* [WORK INSTRUCTIONS]: For each line below that holds "redo", return the line as it stands.

Stored data:
Content starts
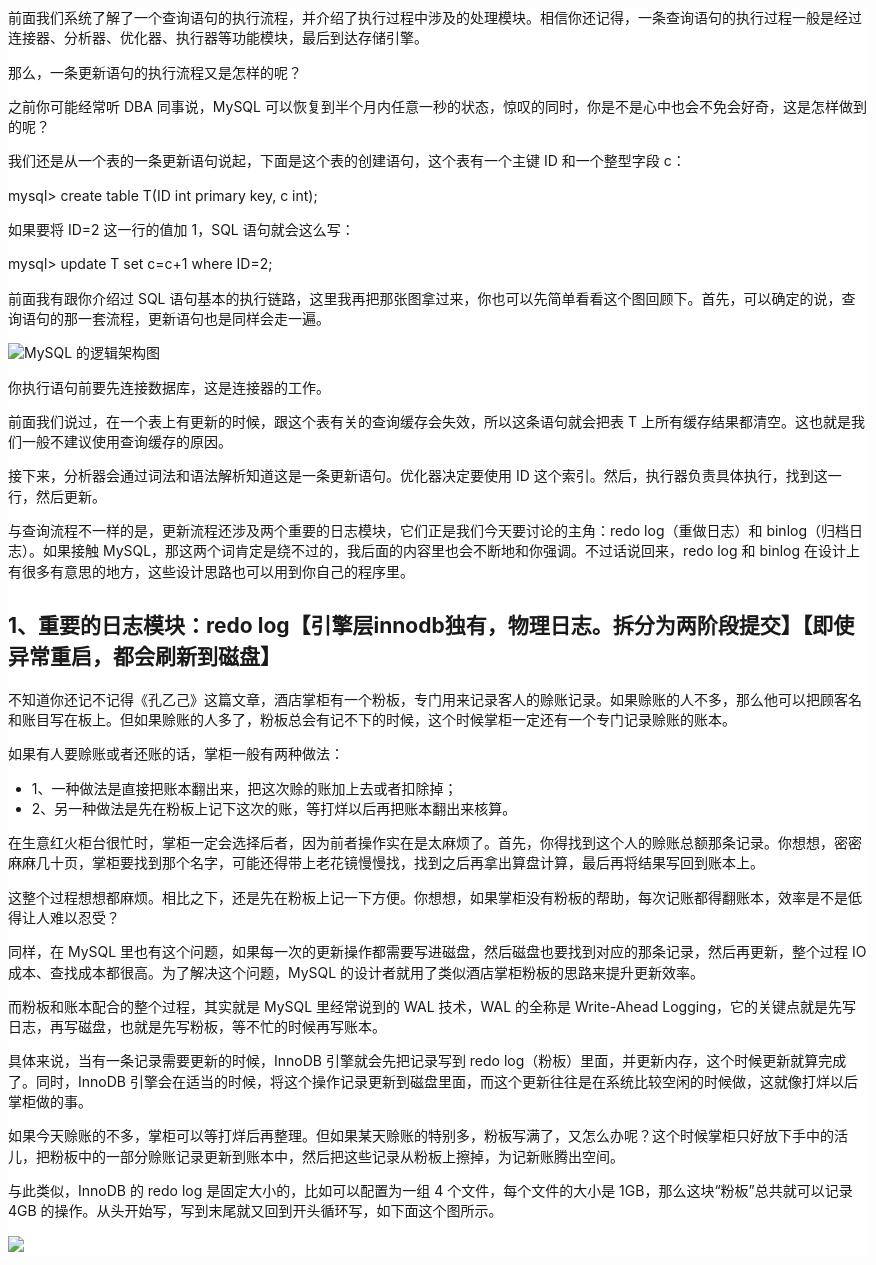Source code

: 
前面我们系统了解了一个查询语句的执行流程，并介绍了执行过程中涉及的处理模块。相信你还记得，一条查询语句的执行过程一般是经过连接器、分析器、优化器、执行器等功能模块，最后到达存储引擎。

那么，一条更新语句的执行流程又是怎样的呢？

之前你可能经常听 DBA 同事说，MySQL 可以恢复到半个月内任意一秒的状态，惊叹的同时，你是不是心中也会不免会好奇，这是怎样做到的呢？

我们还是从一个表的一条更新语句说起，下面是这个表的创建语句，这个表有一个主键 ID 和一个整型字段 c：

mysql> create table T(ID int primary key, c int);

如果要将 ID=2 这一行的值加 1，SQL 语句就会这么写：

mysql> update T set c=c+1 where ID=2;

前面我有跟你介绍过 SQL 语句基本的执行链路，这里我再把那张图拿过来，你也可以先简单看看这个图回顾下。首先，可以确定的说，查询语句的那一套流程，更新语句也是同样会走一遍。

![MySQL 的逻辑架构图](../../pic/2020-02-29-13-20-33.png)

你执行语句前要先连接数据库，这是连接器的工作。

前面我们说过，在一个表上有更新的时候，跟这个表有关的查询缓存会失效，所以这条语句就会把表 T 上所有缓存结果都清空。这也就是我们一般不建议使用查询缓存的原因。

接下来，分析器会通过词法和语法解析知道这是一条更新语句。优化器决定要使用 ID 这个索引。然后，执行器负责具体执行，找到这一行，然后更新。

与查询流程不一样的是，更新流程还涉及两个重要的日志模块，它们正是我们今天要讨论的主角：redo log（重做日志）和 binlog（归档日志）。如果接触 MySQL，那这两个词肯定是绕不过的，我后面的内容里也会不断地和你强调。不过话说回来，redo log 和 binlog 在设计上有很多有意思的地方，这些设计思路也可以用到你自己的程序里。

## 1、重要的日志模块：redo log【引擎层innodb独有，物理日志。拆分为两阶段提交】【即使异常重启，都会刷新到磁盘】

不知道你还记不记得《孔乙己》这篇文章，酒店掌柜有一个粉板，专门用来记录客人的赊账记录。如果赊账的人不多，那么他可以把顾客名和账目写在板上。但如果赊账的人多了，粉板总会有记不下的时候，这个时候掌柜一定还有一个专门记录赊账的账本。

如果有人要赊账或者还账的话，掌柜一般有两种做法：

- 1、一种做法是直接把账本翻出来，把这次赊的账加上去或者扣除掉；
- 2、另一种做法是先在粉板上记下这次的账，等打烊以后再把账本翻出来核算。

在生意红火柜台很忙时，掌柜一定会选择后者，因为前者操作实在是太麻烦了。首先，你得找到这个人的赊账总额那条记录。你想想，密密麻麻几十页，掌柜要找到那个名字，可能还得带上老花镜慢慢找，找到之后再拿出算盘计算，最后再将结果写回到账本上。


这整个过程想想都麻烦。相比之下，还是先在粉板上记一下方便。你想想，如果掌柜没有粉板的帮助，每次记账都得翻账本，效率是不是低得让人难以忍受？

同样，在 MySQL 里也有这个问题，如果每一次的更新操作都需要写进磁盘，然后磁盘也要找到对应的那条记录，然后再更新，整个过程 IO 成本、查找成本都很高。为了解决这个问题，MySQL 的设计者就用了类似酒店掌柜粉板的思路来提升更新效率。

而粉板和账本配合的整个过程，其实就是 MySQL 里经常说到的 WAL 技术，WAL 的全称是 Write-Ahead Logging，它的关键点就是先写日志，再写磁盘，也就是先写粉板，等不忙的时候再写账本。

具体来说，当有一条记录需要更新的时候，InnoDB 引擎就会先把记录写到 redo log（粉板）里面，并更新内存，这个时候更新就算完成了。同时，InnoDB 引擎会在适当的时候，将这个操作记录更新到磁盘里面，而这个更新往往是在系统比较空闲的时候做，这就像打烊以后掌柜做的事。


如果今天赊账的不多，掌柜可以等打烊后再整理。但如果某天赊账的特别多，粉板写满了，又怎么办呢？这个时候掌柜只好放下手中的活儿，把粉板中的一部分赊账记录更新到账本中，然后把这些记录从粉板上擦掉，为记新账腾出空间。

与此类似，InnoDB 的 redo log 是固定大小的，比如可以配置为一组 4 个文件，每个文件的大小是 1GB，那么这块“粉板”总共就可以记录 4GB 的操作。从头开始写，写到末尾就又回到开头循环写，如下面这个图所示。

![](../../pic/2020-02-29-14-00-51.png)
Content ends
* [RESPONSE BELOW]:
与查询流程不一样的是，更新流程还涉及两个重要的日志模块，它们正是我们今天要讨论的主角：redo log（重做日志）和 binlog（归档日志）。如果接触 MySQL，那这两个词肯定是绕不过的，我后面的内容里也会不断地和你强调。不过话说回来，redo log 和 binlog 在设计上有很多有意思的地方，这些设计思路也可以用到你自己的程序里。
## 1、重要的日志模块：redo log【引擎层innodb独有，物理日志。拆分为两阶段提交】【即使异常重启，都会刷新到磁盘】
具体来说，当有一条记录需要更新的时候，InnoDB 引擎就会先把记录写到 redo log（粉板）里面，并更新内存，这个时候更新就算完成了。同时，InnoDB 引擎会在适当的时候，将这个操作记录更新到磁盘里面，而这个更新往往是在系统比较空闲的时候做，这就像打烊以后掌柜做的事。
与此类似，InnoDB 的 redo log 是固定大小的，比如可以配置为一组 4 个文件，每个文件的大小是 1GB，那么这块“粉板”总共就可以记录 4GB 的操作。从头开始写，写到末尾就又回到开头循环写，如下面这个图所示。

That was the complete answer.